Sunday, June 27, 2010

Natural Lawn Mowers, Wildflowers, And Re Growth Of The Pasture

I have stopped the rotation on the land next to our farm and have the cows up in the yard to mow the grass, the chickens are having a fun time too scratching up the cowpies, and our egg customers wonder why the eggs taste so good! We tell them that our chickens get to run around and eat good thing ,sparing the details!

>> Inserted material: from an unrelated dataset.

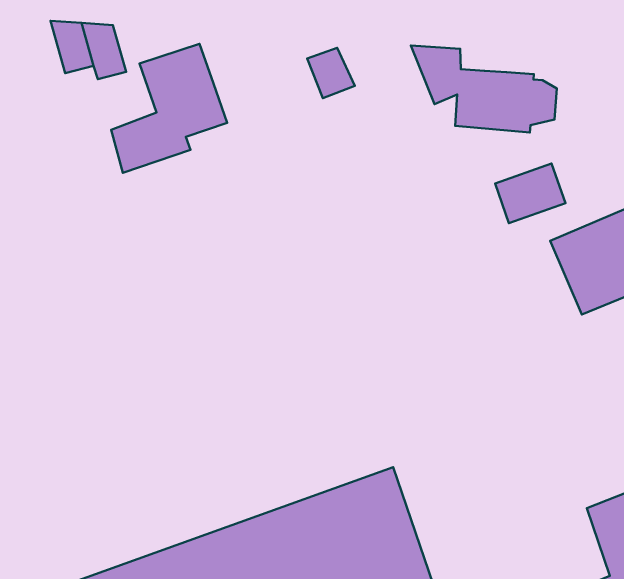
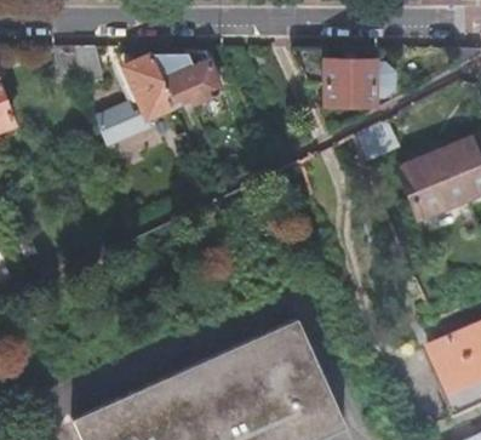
building: none -> [165,61,222,104]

Below are non grass plants that are growing in the pasture. I am amazed what is coming up and blooming, there are plants I did not know were out there since I would have let the animals re graze it by now.
Black eyed susan
Red clover
Hairy vetch seed pods they look like little pea pods
Cinquefoil a member of the rose family
Spotted nap weed
Or sometimes called star thistle it is an non native plant from the steppes in Russia and is the only reason migratory beekeepers bring their hives up here, it makes a very good honey.
A fun guy
Ground cherry it is a member of the nightshade family it gets a little berry like a little yellow tomato and is edible.
A hairy vetch blossom with a bumblebee on it.
I don't know the name of this plant nor what the bloom looks like either.

Crown vetch
Pepper grass it is not a grass but a member of the brassica family.
This is how the pasture looks after 50 days after it was grazed once

It is very tempting to re graze this grass but with the new holistic system I will wait 40 more days this will let the grass grow long and then I can hopefully graze longer into the early winter, that up here can start in October.

Sunday, June 6, 2010

pasture update

The pasture is maturing but is a bit stunted do to no rain for three weeks. But we just got a few inches and so it should start looking better.
This is how it looks between the three stones now a month later.
There is a lot of wild Hairy Vetch growing in most sections of the pasture. It is hard to see in this photo it is the lighter green stuff with a bit of purple.
I found a new use for my scythe. I could not get the push lawn mower started so I used my scythe to do the mowing of the path where the fence goes to keep it from shorting out. The scythe worked well for this and it does not shred the clippings but puts them to the side of the path and then the animals can still eat it. It also cuts down on the farm's fossil fuel consumption.
A portable "shade tree" I rigged up for the hot sunny days we had.